Je verrai toujours vos visages est un film dramatique écrit et réalisé par Jeanne Herry, qui est sorti en salles en 2023. 

Le film aborde le thème de la justice réparatrice (ou restaurative), qui confronte les victimes d’infractions à leurs auteurs. Il ne s’agit pas d’un documentaire, il ne présente pas de « vraies victimes » et de « vrais auteurs », mais des personnages interprétés par des comédiens. Les faits, les victimes et les auteurs évoqués sont fictifs, mais s’inspirent de situations réelles. Jeanne Herry a pu suivre personnellement les processus de justice réparatrice qu’elle décrit, et s’en est inspirée pour l’écriture du scénario.

Des mesures de justice réparatrice sont proposées depuis 2014 en France à des victimes de vols, de viols ou d’autres types d’agressions, ainsi qu’aux auteurs d’infractions semblables, afin de dialoguer dans des dispositifs sécurisés. Ces mesures sont encadrées par des professionnels et des bénévoles. Elles ont pour finalité d’aider les victimes à se reconstruire après une agression traumatisante, et de favoriser la compréhension de la nature et la violence de leurs actes par les auteurs, afin de les aider à se réinsérer dans la société.

Deux histoires en parallèle

Le film raconte deux histoires en parallèle. Au sein d’une prison, nous suivons trois victimes (Sabine, Grégoire et Nawelle) concernées par diverses infractions (vol à l’arraché, cambriolage, braquage) qui vont être confrontées à trois auteurs de ce type d’infractions (Issa, Nassim, Thomas). Dans une ville, nous suivons le parcours de Chloé, voulant rencontrer son frère Benjamin, qui l’a violée dans l’enfance. Le scénario du film s’attache également à dévoiler et expliquer les institutions et les professionnels qui mettent en œuvre ces mesures de justice d’un type bien particulier. Sans jamais sombrer dans le pathos ou le sensationnel, ces histoires décrivent avec finesse et intelligence les cheminements psychologiques de personnes avant, pendant, et après les agressions dont elles sont les auteurs ou les victimes. Et en filigrane, elles posent des questions éthiques fondamentales, telles que celles de la faute, de la culpabilité, de l’innocence, de la vengeance, de la justice, du pardon.

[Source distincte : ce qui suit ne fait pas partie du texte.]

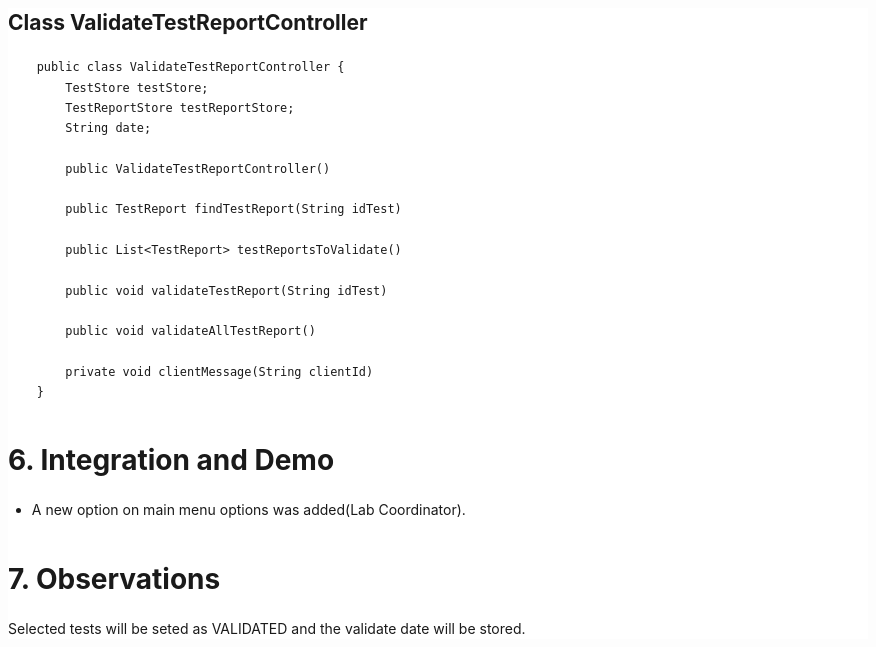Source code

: ## Class ValidateTestReportController

        public class ValidateTestReportController {
            TestStore testStore;
            TestReportStore testReportStore;
            String date;
        
            public ValidateTestReportController() 
        
            public TestReport findTestReport(String idTest) 
        
            public List<TestReport> testReportsToValidate()
        
            public void validateTestReport(String idTest) 
        
            public void validateAllTestReport()
        
            private void clientMessage(String clientId)
        }


# 6. Integration and Demo 

* A new option on main menu options was added(Lab Coordinator).

# 7. Observations

Selected tests will be seted as VALIDATED and the validate date will be stored.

« La société va détester » ce type d’approche, dit le personnage interprété par un acteur de la comédie française, qui joue le rôle d’un formateur à la justice réparatrice. Il est vrai que, dans un discours public qui fait la part belle aux plaintes, revendications, demandes de réparations de toutes sortes, cette approche qui souligne l’ambiguïté des parcours de vie des délinquants risque de susciter autant de rejets que de débats. Mais c’est aussi la force d’une telle démarche, que de susciter l’envie chez chacune et chacun de se poser la question de la réparation des victimes et de la réintégration des coupables. Et de se rendre compte qu’au-delà des souffrances et des drames personnels, les personnages du film se ressemblent entre eux, et nous ressemblent, bien plus qu’il n’y parait au premier abord.